Amazingly enough, they do sell lumber and other building materials in lengths greater than 8′. If a pass-through wasn’t useful, then nobody would put them into their vehicles. As a woodworker, I’ve often wanted a pass-through. Sadly, my old compact pickup didn’t have one.

Very true, I was thinking specifically about the Ply they used as an example.

It’s not a substitute for a proper length bed though. Good for transporting lots of 10-12+ft lengths of 2×4, but not so useful when loading a skidoo or ATV in the bed. :p

I’m not sold on the “no airbags” bit.

As I said, off road going 10 mph, this thing is great. Going 75mph on US Hwy 101… this thing is a coffin on wheels.

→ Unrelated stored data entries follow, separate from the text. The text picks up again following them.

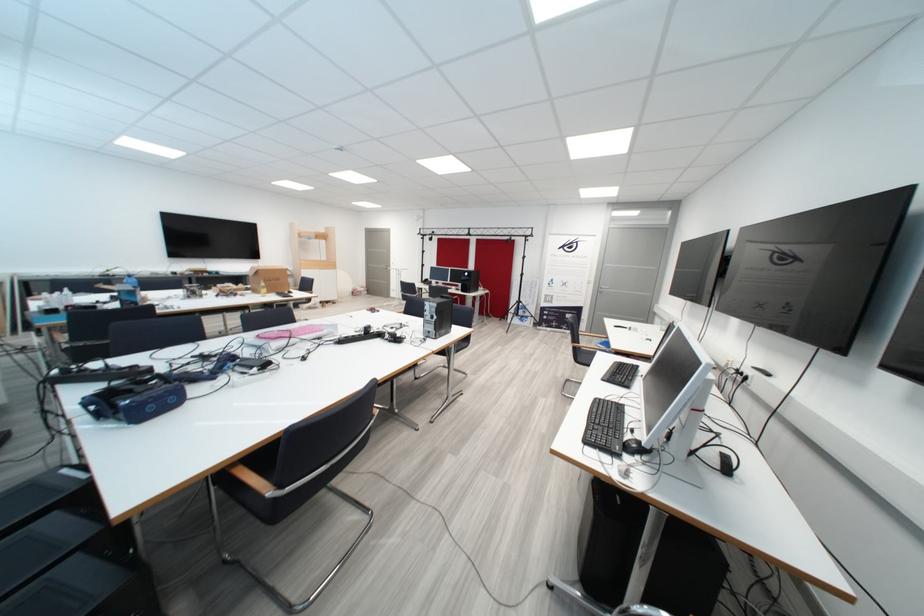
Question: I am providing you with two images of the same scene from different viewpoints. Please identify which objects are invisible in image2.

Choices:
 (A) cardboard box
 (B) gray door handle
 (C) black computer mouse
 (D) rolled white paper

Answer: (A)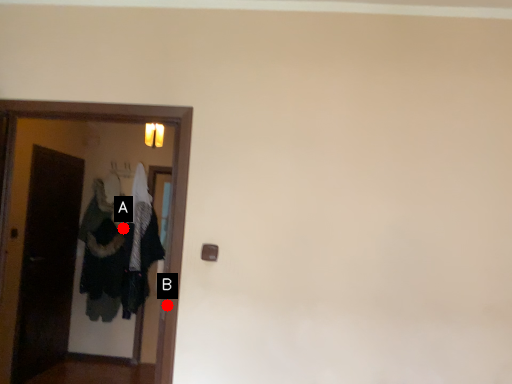
Question: Two points are circled on the image, labeled by A and B beside each circle. Which point is farther to the camera?

Choices:
 (A) A is further
 (B) B is further

Answer: (A)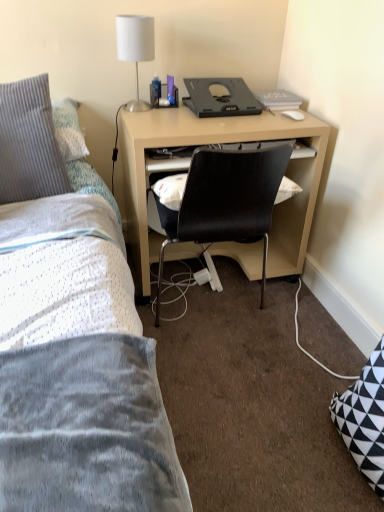
Question: Is gray ribbed pillow at upper left taller or shorter than black plastic desktop at center?

Choices:
 (A) tall
 (B) short

Answer: (A)

Question: Is gray ribbed pillow at upper left situated inside black plastic desktop at center or outside?

Choices:
 (A) outside
 (B) inside

Answer: (A)

Question: Based on their relative distances, which object is farther from the white fabric lampshade at upper center?

Choices:
 (A) gray ribbed pillow at upper left
 (B) black plastic desktop at center
 (C) matte wood computer desk at center

Answer: (C)

Question: Based on their relative distances, which object is farther from the gray ribbed pillow at upper left?

Choices:
 (A) matte wood computer desk at center
 (B) black plastic desktop at center
 (C) white fabric lampshade at upper center

Answer: (B)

Chevy Colorado ZR2 airbags deploying off-road, owners say

I can’t really wrap my head around on how you can create some super rugged work truck, but will cost around 80 grand. Those 2 things don’t mesh. Sure you don’t even get bluetooth or air bags, but hey, you can hose down the interior…Woohoo, I need to do that all the time. :/

Obviously you are not in the target market. Admittedly it’s a niche market, not a mainstream one.

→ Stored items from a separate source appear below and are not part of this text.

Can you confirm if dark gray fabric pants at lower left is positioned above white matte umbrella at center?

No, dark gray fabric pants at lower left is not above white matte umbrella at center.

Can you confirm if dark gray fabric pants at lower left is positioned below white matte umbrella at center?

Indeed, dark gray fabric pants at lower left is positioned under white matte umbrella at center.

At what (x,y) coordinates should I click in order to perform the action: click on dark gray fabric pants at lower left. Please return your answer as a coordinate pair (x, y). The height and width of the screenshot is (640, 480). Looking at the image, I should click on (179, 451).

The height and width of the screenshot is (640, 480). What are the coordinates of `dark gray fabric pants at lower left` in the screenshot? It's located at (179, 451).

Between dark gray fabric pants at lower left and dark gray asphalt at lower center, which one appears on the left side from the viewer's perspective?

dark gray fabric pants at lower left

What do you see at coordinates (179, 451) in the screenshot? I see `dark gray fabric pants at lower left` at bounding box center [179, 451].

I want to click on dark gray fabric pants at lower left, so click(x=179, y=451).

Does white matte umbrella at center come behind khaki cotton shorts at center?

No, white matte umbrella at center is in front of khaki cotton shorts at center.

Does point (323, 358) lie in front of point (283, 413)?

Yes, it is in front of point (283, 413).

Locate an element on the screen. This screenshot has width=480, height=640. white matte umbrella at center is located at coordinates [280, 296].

The market is for multi-millionaire land owners who own lots of rugged land that like to drive around their land for the sole purpose of gloating.

For that “Soviet-era” design aesthetic itch…..

You’re not being fair to the Soviets. They at least tried to style their vehicles.

In about the same way they “styled” soviet-made clothing for working-class women.

No, more like WW II military jeep aesthetic… or utter lack of aesthetic. Definitely a case of form following function (FFF), and blatantly so. I do personally find a certain appeal to utilitarian FFF designs, but the lack of any padded dash or other safety cushioning inside the cabin, and the lack of air bags, would be a deal-breaker for me, even if I could afford such a (rather obviously) high-priced vehicle.

Makes me think of early range Range Rovers when I see these things, it’s like the pickup Range Rover never built, but would still be a blast driving off road.

I personally have no use for it but it just looks like fun!

Interesting design, except not enough straight lines though… Lol

Go Bolinger!

Yeah, okay, so at present the B2 is just a render. But then, it hasn’t been that long ago that the B1 was only that.

I think we should cut Bolinger some slack here. Starting a new EV making company is very hard. Let us please remember that Tesla was founded in 2003, and didn’t produce a car until 2008… and even then, they didn’t build the body themselves.

Good luck to Bolinger; I hope they succeed! The EV market is not a zero sum game, and won’t be for at least a few more years. There is currently plenty of room in the world for more than just one successful new EV maker.

We need the Bollingers and the Rivians, everybody carve out their niches. You don’t have to be huge to be successful.

Saw recently Thor using their battery tech with somebody making forklifts
We could use good lithium battery forklifts and quit doing the fuel cell ones.

I often read the argument that we will always ‘need’ ICE cars in certain niches, with sort-of the implied conclusion that EV’s in general will fail. Good that some companies are trying to prove these people wrong.

Range is usually the biggest issue in those niches, and this is not going to solve that.

This isn’t a unique vehicle either, for example BHP have been testing EV pickups in their mines already this year:

And there are already plenty of EV dump trucks around.

But agreed that companies pushing the boundaries is a good thing.

The most significant question about Bollinger is whether they can find sufficient investment to go into series production.
It’s not easy — VIA failed at this, despite having the backing of GM for service, and a big name like Bob Lutz ot help with fundraising. Workhorse has the same problem (they lost money on every vehicle they sold to the test fleets like UPS, which probably isn’t sustainable beoynd another year or so). As does Rivian.

I want one so badly to replace my 2500 Avalanche. That mid-gate is incredible but the Bollinger would be even better. OF course, not getting 8 mpg and getting infinite mpg charging from my solar is also a reason to want one!

So what do we call their pass through? A Thru-Gate?